Format the listing below as a numbered list, one item per line, with blank lines dropped and the pictures omitted.

>> start DATA IN THIS EXERCISE

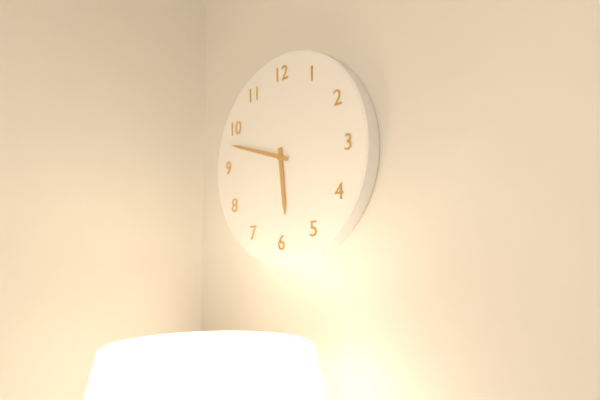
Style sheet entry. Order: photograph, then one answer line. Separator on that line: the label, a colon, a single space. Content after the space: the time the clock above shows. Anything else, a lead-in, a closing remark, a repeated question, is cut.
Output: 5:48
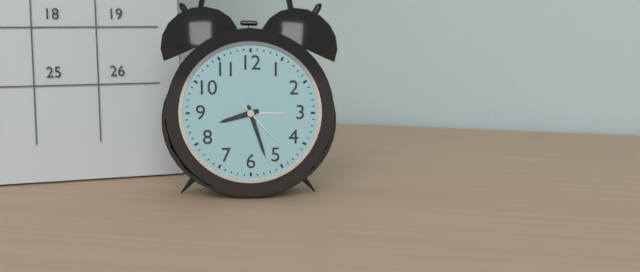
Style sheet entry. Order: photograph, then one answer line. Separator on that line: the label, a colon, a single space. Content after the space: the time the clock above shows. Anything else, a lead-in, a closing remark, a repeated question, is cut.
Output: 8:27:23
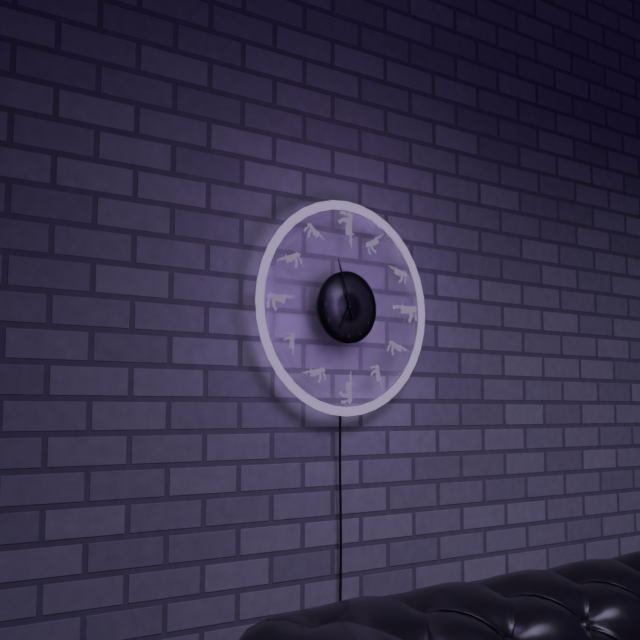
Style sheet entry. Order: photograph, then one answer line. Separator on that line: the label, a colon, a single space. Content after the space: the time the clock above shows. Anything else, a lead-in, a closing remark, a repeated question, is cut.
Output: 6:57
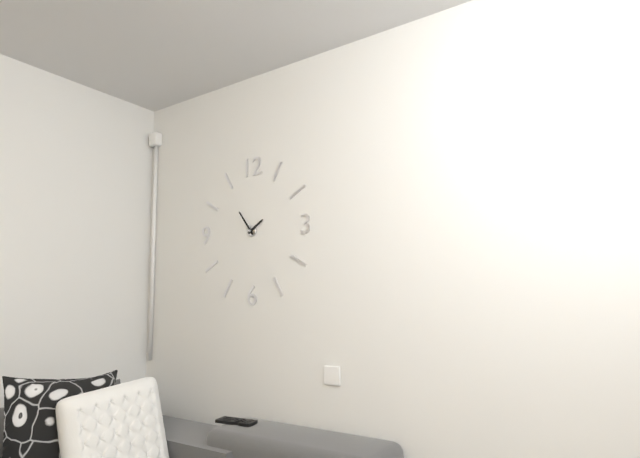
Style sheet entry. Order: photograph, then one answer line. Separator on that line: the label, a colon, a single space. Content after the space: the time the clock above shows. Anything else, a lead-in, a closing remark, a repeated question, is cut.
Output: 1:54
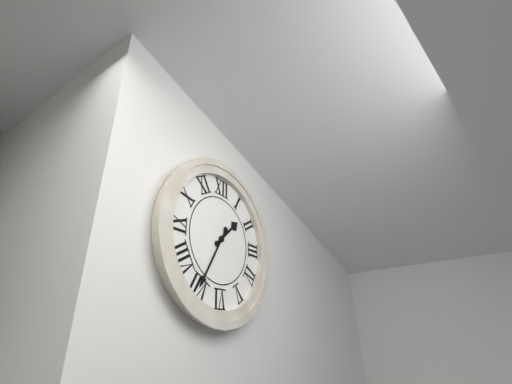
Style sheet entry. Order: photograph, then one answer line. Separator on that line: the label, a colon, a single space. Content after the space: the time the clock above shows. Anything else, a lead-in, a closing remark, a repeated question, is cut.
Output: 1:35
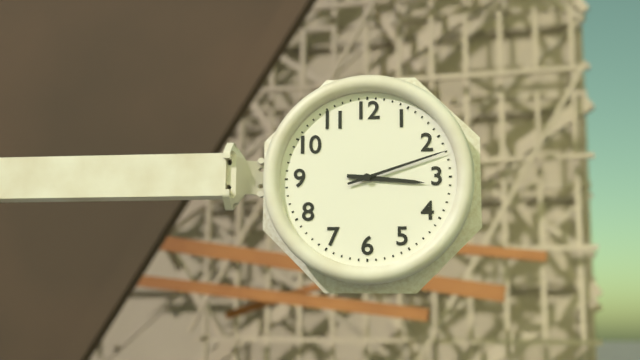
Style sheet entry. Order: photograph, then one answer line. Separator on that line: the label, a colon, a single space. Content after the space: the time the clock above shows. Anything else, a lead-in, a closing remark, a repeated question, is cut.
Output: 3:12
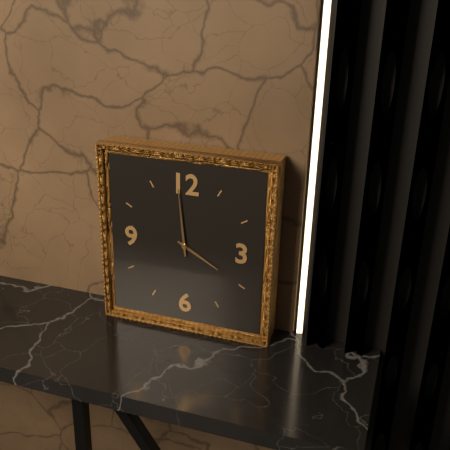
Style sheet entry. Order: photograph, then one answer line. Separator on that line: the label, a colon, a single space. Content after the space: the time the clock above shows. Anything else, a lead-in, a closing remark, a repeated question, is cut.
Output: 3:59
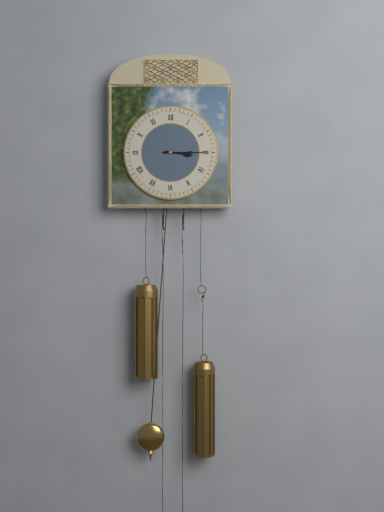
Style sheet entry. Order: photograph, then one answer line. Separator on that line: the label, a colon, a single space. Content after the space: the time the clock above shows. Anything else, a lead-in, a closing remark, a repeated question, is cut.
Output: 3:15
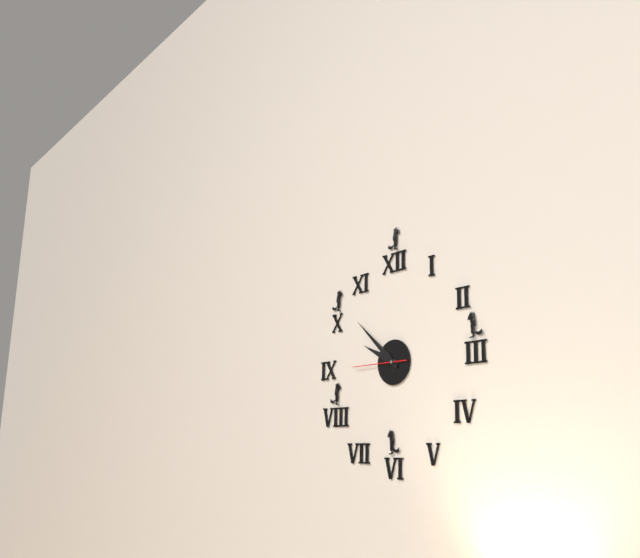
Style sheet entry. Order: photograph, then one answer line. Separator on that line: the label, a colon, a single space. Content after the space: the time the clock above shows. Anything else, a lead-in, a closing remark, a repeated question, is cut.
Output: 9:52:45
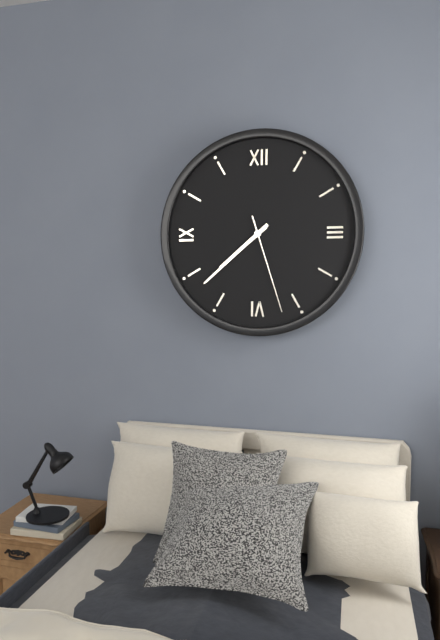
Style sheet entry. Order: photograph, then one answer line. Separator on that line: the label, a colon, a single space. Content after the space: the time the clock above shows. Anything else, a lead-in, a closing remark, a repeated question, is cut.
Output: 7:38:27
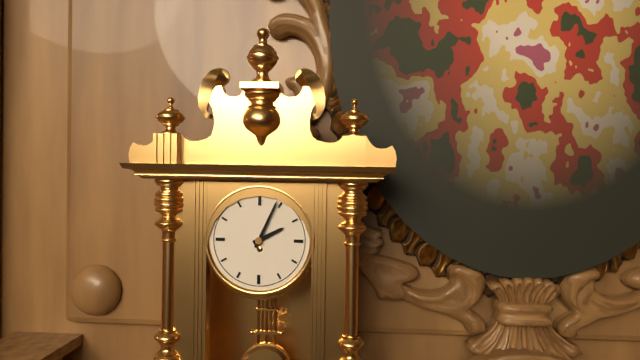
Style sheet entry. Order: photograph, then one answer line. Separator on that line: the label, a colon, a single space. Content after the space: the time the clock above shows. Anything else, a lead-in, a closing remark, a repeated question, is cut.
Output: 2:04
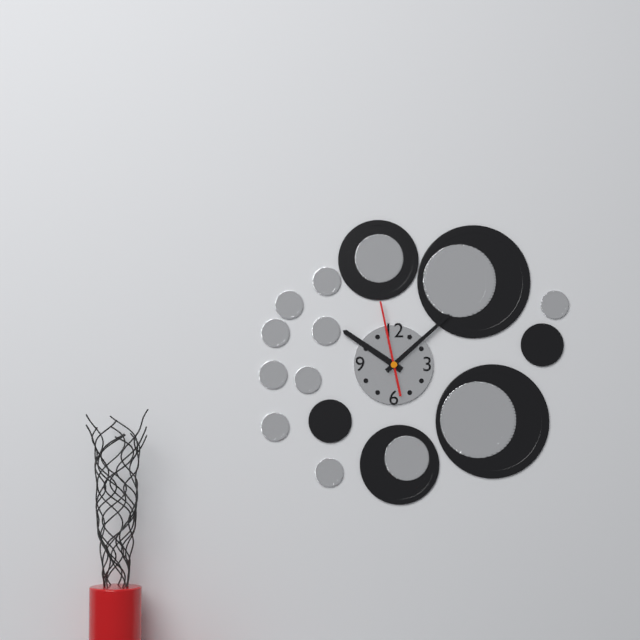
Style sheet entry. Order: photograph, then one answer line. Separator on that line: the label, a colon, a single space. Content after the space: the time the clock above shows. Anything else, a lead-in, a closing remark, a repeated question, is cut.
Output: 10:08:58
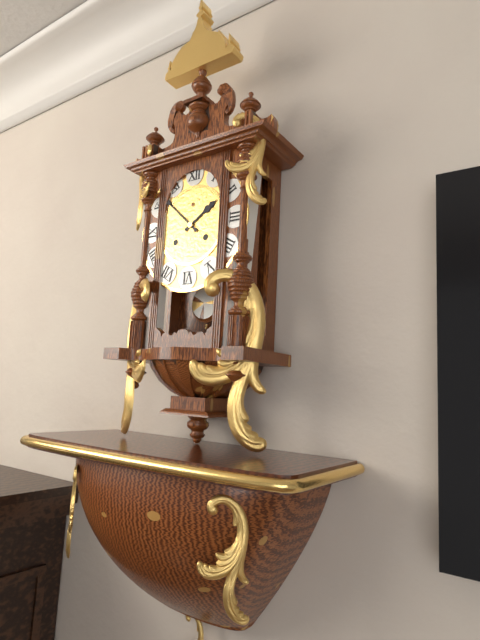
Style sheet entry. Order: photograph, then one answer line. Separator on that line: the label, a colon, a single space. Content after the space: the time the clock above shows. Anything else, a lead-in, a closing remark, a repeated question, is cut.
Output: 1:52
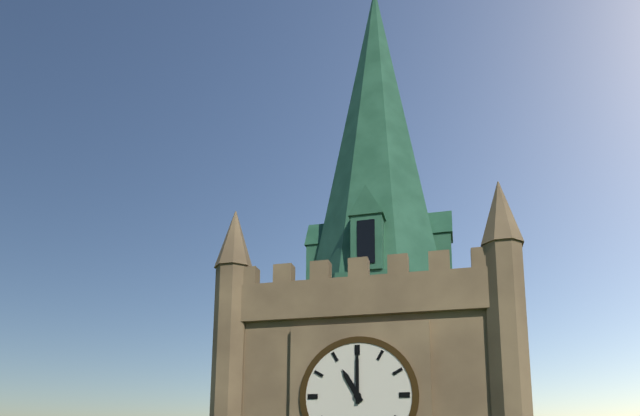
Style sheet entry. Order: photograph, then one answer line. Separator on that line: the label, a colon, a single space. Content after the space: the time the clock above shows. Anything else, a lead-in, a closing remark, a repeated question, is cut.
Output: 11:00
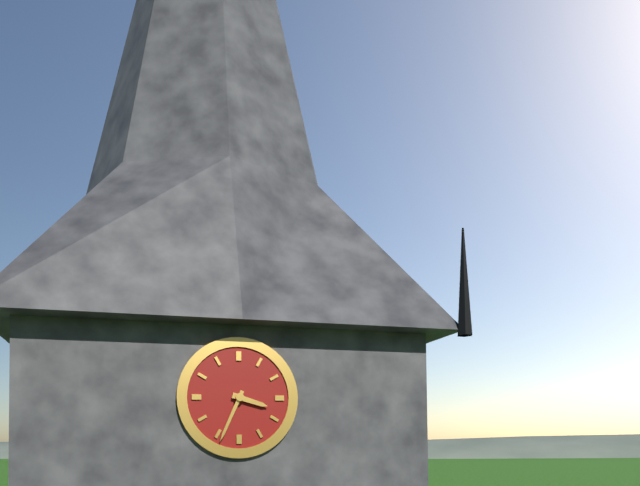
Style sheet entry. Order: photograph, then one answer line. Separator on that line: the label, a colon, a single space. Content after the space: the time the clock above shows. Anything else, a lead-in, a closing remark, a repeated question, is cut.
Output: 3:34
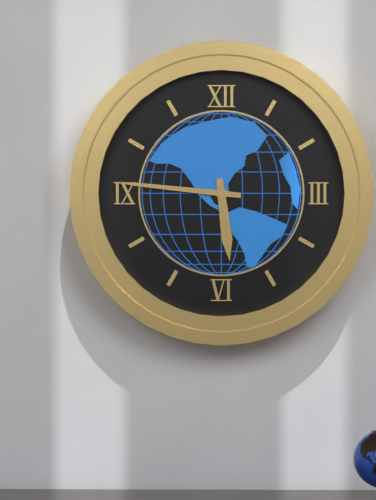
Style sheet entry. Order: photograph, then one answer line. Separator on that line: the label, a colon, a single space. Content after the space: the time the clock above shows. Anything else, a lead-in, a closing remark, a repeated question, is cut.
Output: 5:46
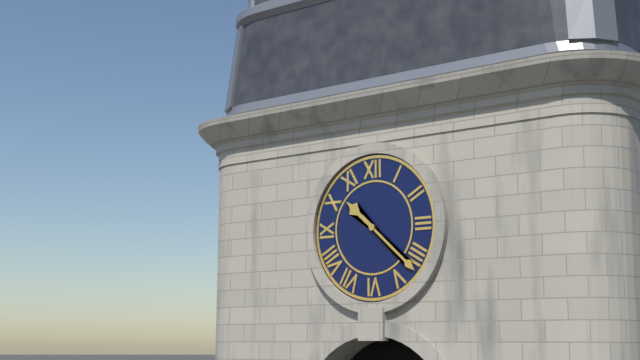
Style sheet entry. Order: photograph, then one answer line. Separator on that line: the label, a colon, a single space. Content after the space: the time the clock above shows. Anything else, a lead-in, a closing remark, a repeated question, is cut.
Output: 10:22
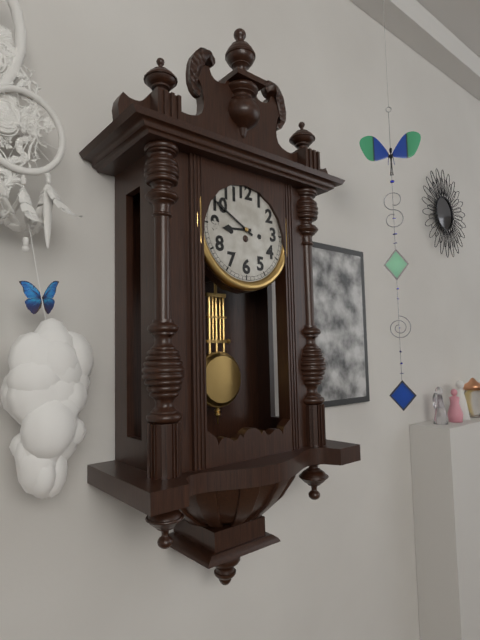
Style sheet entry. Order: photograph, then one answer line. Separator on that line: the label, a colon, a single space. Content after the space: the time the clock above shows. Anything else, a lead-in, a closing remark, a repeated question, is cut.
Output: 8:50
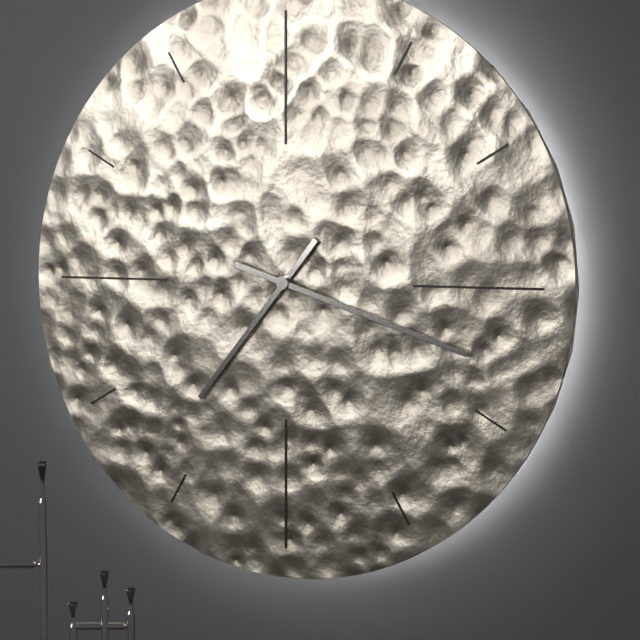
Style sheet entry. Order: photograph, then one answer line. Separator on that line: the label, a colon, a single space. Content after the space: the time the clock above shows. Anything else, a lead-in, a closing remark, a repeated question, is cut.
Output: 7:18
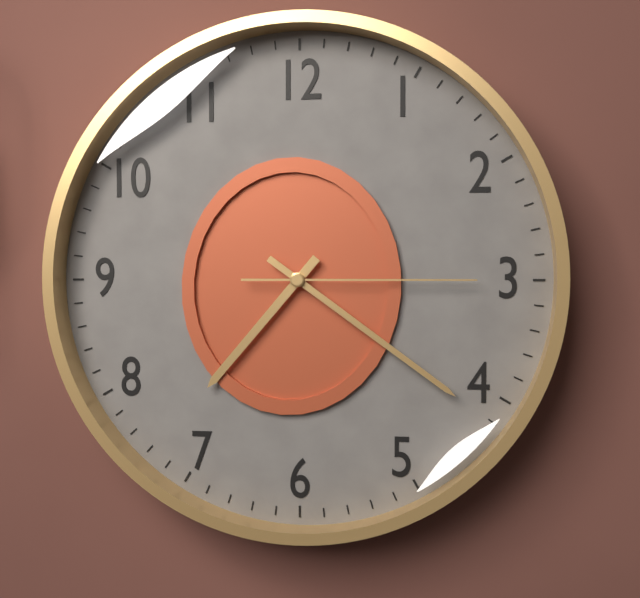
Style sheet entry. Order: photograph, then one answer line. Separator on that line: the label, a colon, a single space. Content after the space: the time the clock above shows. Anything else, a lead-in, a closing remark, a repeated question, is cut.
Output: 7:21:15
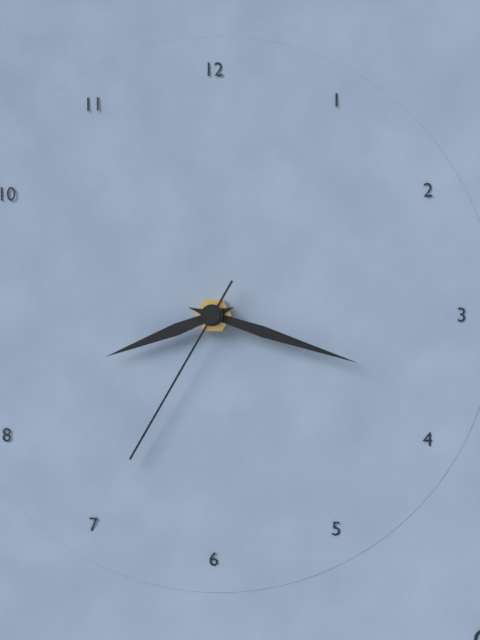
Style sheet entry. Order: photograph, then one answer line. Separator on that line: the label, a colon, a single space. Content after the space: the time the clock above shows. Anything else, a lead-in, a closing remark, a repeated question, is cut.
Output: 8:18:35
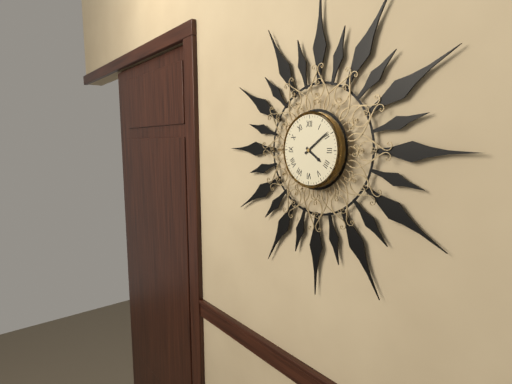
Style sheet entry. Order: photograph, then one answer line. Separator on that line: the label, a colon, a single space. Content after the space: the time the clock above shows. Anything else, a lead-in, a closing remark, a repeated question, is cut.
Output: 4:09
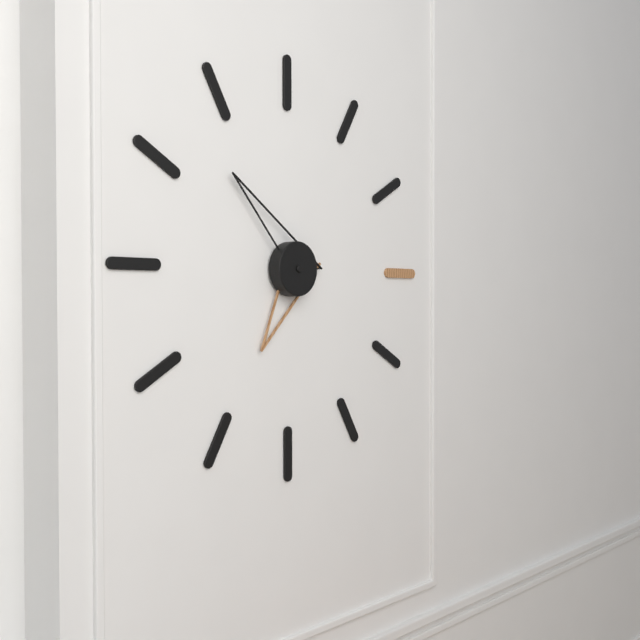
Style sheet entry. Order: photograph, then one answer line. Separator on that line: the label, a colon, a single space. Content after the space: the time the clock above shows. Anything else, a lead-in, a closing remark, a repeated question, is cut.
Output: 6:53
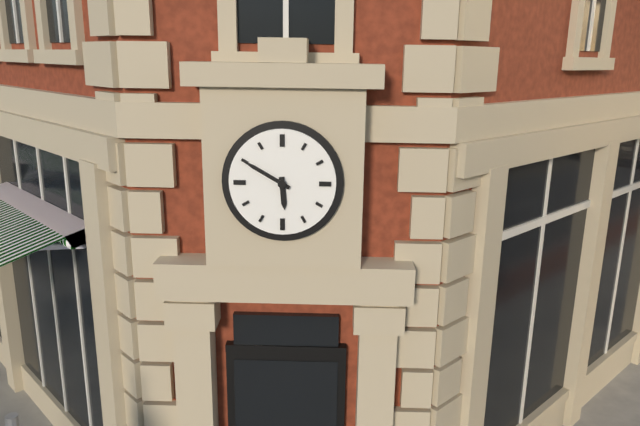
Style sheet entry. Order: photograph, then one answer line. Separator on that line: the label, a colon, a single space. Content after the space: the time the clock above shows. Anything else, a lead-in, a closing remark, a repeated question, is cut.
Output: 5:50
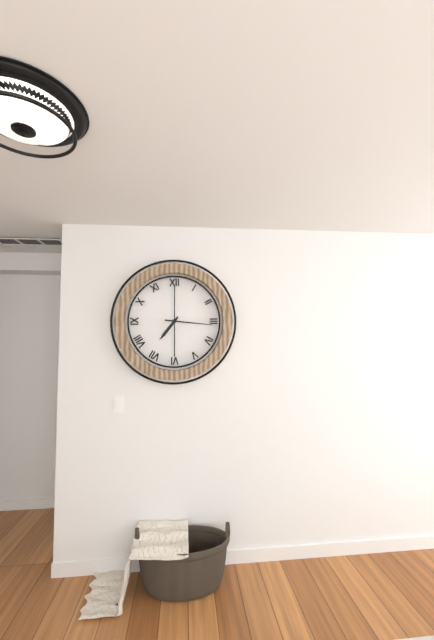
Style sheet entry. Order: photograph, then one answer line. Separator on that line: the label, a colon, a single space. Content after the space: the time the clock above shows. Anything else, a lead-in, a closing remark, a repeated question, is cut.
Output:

>> end DATA IN THIS EXERCISE

• [REPLY]
1. Style sheet entry. Order: photograph, then one answer line. Separator on that line: the label, a colon, a single space. Content after the space: the time the clock above shows. Anything else, a lead-in, a closing remark, a repeated question, is cut.
2. Output: 5:48
3. Style sheet entry. Order: photograph, then one answer line. Separator on that line: the label, a colon, a single space. Content after the space: the time the clock above shows. Anything else, a lead-in, a closing remark, a repeated question, is cut.
4. Output: 8:27:23
5. Style sheet entry. Order: photograph, then one answer line. Separator on that line: the label, a colon, a single space. Content after the space: the time the clock above shows. Anything else, a lead-in, a closing remark, a repeated question, is cut.
6. Output: 6:57
7. Style sheet entry. Order: photograph, then one answer line. Separator on that line: the label, a colon, a single space. Content after the space: the time the clock above shows. Anything else, a lead-in, a closing remark, a repeated question, is cut.
8. Output: 1:54
9. Style sheet entry. Order: photograph, then one answer line. Separator on that line: the label, a colon, a single space. Content after the space: the time the clock above shows. Anything else, a lead-in, a closing remark, a repeated question, is cut.
10. Output: 1:35
11. Style sheet entry. Order: photograph, then one answer line. Separator on that line: the label, a colon, a single space. Content after the space: the time the clock above shows. Anything else, a lead-in, a closing remark, a repeated question, is cut.
12. Output: 3:12
13. Style sheet entry. Order: photograph, then one answer line. Separator on that line: the label, a colon, a single space. Content after the space: the time the clock above shows. Anything else, a lead-in, a closing remark, a repeated question, is cut.
14. Output: 3:59
15. Style sheet entry. Order: photograph, then one answer line. Separator on that line: the label, a colon, a single space. Content after the space: the time the clock above shows. Anything else, a lead-in, a closing remark, a repeated question, is cut.
16. Output: 3:15
17. Style sheet entry. Order: photograph, then one answer line. Separator on that line: the label, a colon, a single space. Content after the space: the time the clock above shows. Anything else, a lead-in, a closing remark, a repeated question, is cut.
18. Output: 9:52:45
19. Style sheet entry. Order: photograph, then one answer line. Separator on that line: the label, a colon, a single space. Content after the space: the time the clock above shows. Anything else, a lead-in, a closing remark, a repeated question, is cut.
20. Output: 7:38:27
21. Style sheet entry. Order: photograph, then one answer line. Separator on that line: the label, a colon, a single space. Content after the space: the time the clock above shows. Anything else, a lead-in, a closing remark, a repeated question, is cut.
22. Output: 2:04
23. Style sheet entry. Order: photograph, then one answer line. Separator on that line: the label, a colon, a single space. Content after the space: the time the clock above shows. Anything else, a lead-in, a closing remark, a repeated question, is cut.
24. Output: 10:08:58
25. Style sheet entry. Order: photograph, then one answer line. Separator on that line: the label, a colon, a single space. Content after the space: the time the clock above shows. Anything else, a lead-in, a closing remark, a repeated question, is cut.
26. Output: 1:52
27. Style sheet entry. Order: photograph, then one answer line. Separator on that line: the label, a colon, a single space. Content after the space: the time the clock above shows. Anything else, a lead-in, a closing remark, a repeated question, is cut.
28. Output: 11:00
29. Style sheet entry. Order: photograph, then one answer line. Separator on that line: the label, a colon, a single space. Content after the space: the time the clock above shows. Anything else, a lead-in, a closing remark, a repeated question, is cut.
30. Output: 3:34
31. Style sheet entry. Order: photograph, then one answer line. Separator on that line: the label, a colon, a single space. Content after the space: the time the clock above shows. Anything else, a lead-in, a closing remark, a repeated question, is cut.
32. Output: 5:46
33. Style sheet entry. Order: photograph, then one answer line. Separator on that line: the label, a colon, a single space. Content after the space: the time the clock above shows. Anything else, a lead-in, a closing remark, a repeated question, is cut.
34. Output: 10:22
35. Style sheet entry. Order: photograph, then one answer line. Separator on that line: the label, a colon, a single space. Content after the space: the time the clock above shows. Anything else, a lead-in, a closing remark, a repeated question, is cut.
36. Output: 8:50
37. Style sheet entry. Order: photograph, then one answer line. Separator on that line: the label, a colon, a single space. Content after the space: the time the clock above shows. Anything else, a lead-in, a closing remark, a repeated question, is cut.
38. Output: 7:18
39. Style sheet entry. Order: photograph, then one answer line. Separator on that line: the label, a colon, a single space. Content after the space: the time the clock above shows. Anything else, a lead-in, a closing remark, a repeated question, is cut.
40. Output: 7:21:15
41. Style sheet entry. Order: photograph, then one answer line. Separator on that line: the label, a colon, a single space. Content after the space: the time the clock above shows. Anything else, a lead-in, a closing remark, a repeated question, is cut.
42. Output: 8:18:35
43. Style sheet entry. Order: photograph, then one answer line. Separator on that line: the label, a colon, a single space. Content after the space: the time the clock above shows. Anything else, a lead-in, a closing remark, a repeated question, is cut.
44. Output: 4:09
45. Style sheet entry. Order: photograph, then one answer line. Separator on that line: the label, a colon, a single space. Content after the space: the time the clock above shows. Anything else, a lead-in, a closing remark, a repeated question, is cut.
46. Output: 6:53
47. Style sheet entry. Order: photograph, then one answer line. Separator on that line: the label, a colon, a single space. Content after the space: the time the clock above shows. Anything else, a lead-in, a closing remark, a repeated question, is cut.
48. Output: 5:50
49. Style sheet entry. Order: photograph, then one answer line. Separator on that line: the label, a colon, a single space. Content after the space: the time the clock above shows. Anything else, a lead-in, a closing remark, a repeated question, is cut.
50. Output:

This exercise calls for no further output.